The while loop will go on until cin >> n fails. It doesn't fail when you press enter. Enter is treated like any other whitespace character and will be skipped by default when doing formatted reading using operator>>.
You could read complete lines and extract data from those instead. If the user enters a blank line, you break out of the loop.

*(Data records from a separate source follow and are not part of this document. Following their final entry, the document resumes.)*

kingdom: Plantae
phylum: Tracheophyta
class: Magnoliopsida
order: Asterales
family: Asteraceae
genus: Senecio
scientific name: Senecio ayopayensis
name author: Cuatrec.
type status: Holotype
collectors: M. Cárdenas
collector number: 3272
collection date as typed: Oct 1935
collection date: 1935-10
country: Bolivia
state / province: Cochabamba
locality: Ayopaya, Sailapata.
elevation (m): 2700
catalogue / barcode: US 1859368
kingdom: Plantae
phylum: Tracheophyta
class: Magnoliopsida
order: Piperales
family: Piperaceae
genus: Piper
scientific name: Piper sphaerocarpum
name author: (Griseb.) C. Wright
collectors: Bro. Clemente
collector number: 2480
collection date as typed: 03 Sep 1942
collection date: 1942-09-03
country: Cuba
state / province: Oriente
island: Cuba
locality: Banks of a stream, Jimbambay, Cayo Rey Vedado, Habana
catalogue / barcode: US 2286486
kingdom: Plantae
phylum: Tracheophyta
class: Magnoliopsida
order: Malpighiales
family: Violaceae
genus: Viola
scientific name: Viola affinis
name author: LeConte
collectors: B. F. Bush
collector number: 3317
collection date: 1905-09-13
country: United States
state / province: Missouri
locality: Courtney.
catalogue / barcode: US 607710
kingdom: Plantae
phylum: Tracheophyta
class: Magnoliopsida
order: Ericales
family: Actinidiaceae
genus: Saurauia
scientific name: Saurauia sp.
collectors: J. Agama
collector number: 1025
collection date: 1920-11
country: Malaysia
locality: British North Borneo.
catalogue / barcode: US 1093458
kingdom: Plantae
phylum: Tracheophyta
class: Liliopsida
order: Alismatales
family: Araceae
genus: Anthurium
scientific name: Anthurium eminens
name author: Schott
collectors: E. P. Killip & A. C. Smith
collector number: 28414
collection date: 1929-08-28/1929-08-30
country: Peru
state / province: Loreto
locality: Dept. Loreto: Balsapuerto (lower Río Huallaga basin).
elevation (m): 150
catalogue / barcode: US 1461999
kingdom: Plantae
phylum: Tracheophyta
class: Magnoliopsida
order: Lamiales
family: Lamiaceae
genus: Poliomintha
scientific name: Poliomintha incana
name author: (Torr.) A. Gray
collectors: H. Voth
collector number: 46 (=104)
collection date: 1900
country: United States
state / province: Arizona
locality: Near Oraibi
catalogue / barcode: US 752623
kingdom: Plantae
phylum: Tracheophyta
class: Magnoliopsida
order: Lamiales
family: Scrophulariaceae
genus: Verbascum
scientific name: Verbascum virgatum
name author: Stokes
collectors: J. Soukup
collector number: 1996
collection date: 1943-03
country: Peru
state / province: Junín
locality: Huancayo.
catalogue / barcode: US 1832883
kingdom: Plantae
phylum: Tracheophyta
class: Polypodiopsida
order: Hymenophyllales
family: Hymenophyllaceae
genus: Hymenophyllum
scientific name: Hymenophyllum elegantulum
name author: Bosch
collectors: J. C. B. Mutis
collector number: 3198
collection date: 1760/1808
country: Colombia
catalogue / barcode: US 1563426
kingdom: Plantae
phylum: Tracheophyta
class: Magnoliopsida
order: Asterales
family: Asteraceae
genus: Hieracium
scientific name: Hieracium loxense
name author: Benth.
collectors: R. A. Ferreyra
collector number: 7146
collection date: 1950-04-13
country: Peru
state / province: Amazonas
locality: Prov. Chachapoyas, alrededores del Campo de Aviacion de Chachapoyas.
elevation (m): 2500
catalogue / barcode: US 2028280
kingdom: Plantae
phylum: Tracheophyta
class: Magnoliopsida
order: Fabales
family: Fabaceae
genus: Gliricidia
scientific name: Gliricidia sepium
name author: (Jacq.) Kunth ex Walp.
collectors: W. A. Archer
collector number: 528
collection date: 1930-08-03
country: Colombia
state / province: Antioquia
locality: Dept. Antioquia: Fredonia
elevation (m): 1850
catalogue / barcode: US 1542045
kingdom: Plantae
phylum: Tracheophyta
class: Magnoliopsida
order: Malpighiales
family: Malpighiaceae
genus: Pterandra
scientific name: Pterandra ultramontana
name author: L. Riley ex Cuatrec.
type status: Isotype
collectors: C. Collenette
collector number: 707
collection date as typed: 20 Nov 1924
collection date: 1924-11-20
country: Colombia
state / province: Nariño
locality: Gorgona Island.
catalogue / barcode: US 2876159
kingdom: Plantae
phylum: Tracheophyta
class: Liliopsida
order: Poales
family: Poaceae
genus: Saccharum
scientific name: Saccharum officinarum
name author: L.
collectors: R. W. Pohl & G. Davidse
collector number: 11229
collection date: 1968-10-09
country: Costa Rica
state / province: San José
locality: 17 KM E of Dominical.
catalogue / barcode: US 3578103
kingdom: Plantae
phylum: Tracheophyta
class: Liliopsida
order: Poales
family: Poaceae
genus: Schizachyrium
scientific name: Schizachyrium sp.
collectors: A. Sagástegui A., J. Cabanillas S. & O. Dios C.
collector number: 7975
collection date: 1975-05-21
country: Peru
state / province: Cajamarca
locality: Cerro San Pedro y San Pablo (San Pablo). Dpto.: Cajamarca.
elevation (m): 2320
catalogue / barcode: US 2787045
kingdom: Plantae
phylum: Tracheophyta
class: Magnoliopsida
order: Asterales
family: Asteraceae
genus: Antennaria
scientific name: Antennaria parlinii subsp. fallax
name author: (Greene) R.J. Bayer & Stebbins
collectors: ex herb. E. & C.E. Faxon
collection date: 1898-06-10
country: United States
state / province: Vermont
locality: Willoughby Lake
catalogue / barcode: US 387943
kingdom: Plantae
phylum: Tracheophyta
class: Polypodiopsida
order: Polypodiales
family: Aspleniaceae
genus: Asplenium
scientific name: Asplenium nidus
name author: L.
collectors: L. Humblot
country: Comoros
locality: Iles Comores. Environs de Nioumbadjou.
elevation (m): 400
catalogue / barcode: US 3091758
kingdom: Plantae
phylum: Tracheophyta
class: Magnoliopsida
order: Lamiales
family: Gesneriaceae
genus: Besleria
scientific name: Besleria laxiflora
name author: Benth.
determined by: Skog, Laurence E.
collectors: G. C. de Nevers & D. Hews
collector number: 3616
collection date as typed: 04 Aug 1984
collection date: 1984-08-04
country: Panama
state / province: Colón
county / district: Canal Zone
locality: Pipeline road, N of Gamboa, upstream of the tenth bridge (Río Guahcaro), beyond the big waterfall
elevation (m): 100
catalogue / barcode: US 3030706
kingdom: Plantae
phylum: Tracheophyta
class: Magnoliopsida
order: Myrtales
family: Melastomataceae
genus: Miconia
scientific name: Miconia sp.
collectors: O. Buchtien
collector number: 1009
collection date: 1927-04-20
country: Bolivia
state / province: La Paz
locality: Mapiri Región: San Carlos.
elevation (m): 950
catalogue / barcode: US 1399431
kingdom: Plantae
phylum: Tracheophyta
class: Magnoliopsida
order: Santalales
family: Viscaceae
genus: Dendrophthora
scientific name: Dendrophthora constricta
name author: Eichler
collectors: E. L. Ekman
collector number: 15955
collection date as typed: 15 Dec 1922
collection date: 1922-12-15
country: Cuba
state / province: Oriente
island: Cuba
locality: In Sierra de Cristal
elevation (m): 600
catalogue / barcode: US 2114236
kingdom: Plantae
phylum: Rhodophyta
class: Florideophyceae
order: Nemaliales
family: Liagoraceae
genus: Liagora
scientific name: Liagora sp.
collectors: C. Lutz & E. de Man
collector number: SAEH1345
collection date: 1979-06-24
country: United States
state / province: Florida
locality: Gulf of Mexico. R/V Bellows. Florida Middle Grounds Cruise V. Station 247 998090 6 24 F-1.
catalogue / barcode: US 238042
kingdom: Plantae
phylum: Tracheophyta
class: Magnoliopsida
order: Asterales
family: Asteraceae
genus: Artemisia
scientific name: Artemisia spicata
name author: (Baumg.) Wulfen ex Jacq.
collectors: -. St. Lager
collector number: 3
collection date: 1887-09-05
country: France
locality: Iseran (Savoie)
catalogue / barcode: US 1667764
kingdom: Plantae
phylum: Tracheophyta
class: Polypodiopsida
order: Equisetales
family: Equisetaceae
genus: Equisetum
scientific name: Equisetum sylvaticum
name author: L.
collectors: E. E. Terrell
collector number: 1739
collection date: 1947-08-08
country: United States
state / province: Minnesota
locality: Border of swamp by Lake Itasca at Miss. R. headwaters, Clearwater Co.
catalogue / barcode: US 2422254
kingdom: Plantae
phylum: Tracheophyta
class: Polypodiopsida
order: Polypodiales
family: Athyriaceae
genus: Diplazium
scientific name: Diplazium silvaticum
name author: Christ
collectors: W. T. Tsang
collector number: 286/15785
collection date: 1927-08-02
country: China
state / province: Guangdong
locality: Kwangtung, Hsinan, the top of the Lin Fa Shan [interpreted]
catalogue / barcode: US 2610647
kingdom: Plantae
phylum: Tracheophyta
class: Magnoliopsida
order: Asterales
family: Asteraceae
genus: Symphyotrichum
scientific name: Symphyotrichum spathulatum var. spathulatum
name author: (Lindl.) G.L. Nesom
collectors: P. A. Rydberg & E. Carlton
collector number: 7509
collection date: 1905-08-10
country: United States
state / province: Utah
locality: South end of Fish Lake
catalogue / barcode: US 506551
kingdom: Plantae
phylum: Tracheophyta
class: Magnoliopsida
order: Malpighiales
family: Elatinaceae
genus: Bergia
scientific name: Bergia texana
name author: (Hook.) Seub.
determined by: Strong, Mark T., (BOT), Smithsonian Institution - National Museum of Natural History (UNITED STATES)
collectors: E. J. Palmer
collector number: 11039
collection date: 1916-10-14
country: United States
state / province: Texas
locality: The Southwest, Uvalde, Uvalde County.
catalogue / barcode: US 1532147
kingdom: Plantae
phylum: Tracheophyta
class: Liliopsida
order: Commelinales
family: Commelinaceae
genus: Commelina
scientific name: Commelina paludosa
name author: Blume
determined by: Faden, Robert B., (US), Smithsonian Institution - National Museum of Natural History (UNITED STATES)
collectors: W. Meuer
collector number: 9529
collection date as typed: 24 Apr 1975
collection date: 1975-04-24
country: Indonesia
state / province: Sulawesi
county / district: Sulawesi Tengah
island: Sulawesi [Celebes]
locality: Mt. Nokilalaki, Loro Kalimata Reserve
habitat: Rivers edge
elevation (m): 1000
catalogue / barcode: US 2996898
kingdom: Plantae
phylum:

#include <iostream> // include the correct headers, not bits/stdc++.h
#include <sstream>
#include <string>
#include <vector>
// don't do: using namespace std;
int main() {
    std::vector<int> array;
    for(std::string line; std::getline(std::cin, line);) {
        if(line.empty()) break; // the user didn't enter anything, break out
        // put the line in an istringsstream for extraction
        std::istringstream is(line);
        int n;
        while(is >> n) { // extract from the istringstream
            array.push_back(n);
        }
        // if you want to break out of the loop if the user entered
        // something that couldn't be extracted:
        if(not is.eof()) { // if all was extracted, eof() will be true
            is.clear(); // clear the error state from the failed extraction
            std::getline(is, line); // read out the rest of the line
            std::cout << "could not extract an int from \"" << line << "\".\n";
            break;
        }
    }
    
    // print the result
    for(auto i: array) {
        std::cout << i << ' ';
    }
    std::cout << '\n';
}
If you only want exactly one line of data, replace the for loop with
if(std::string line; std::getline(std::cin, line)) {
and adjust the breaks accordingly (since there's no loop to break out of).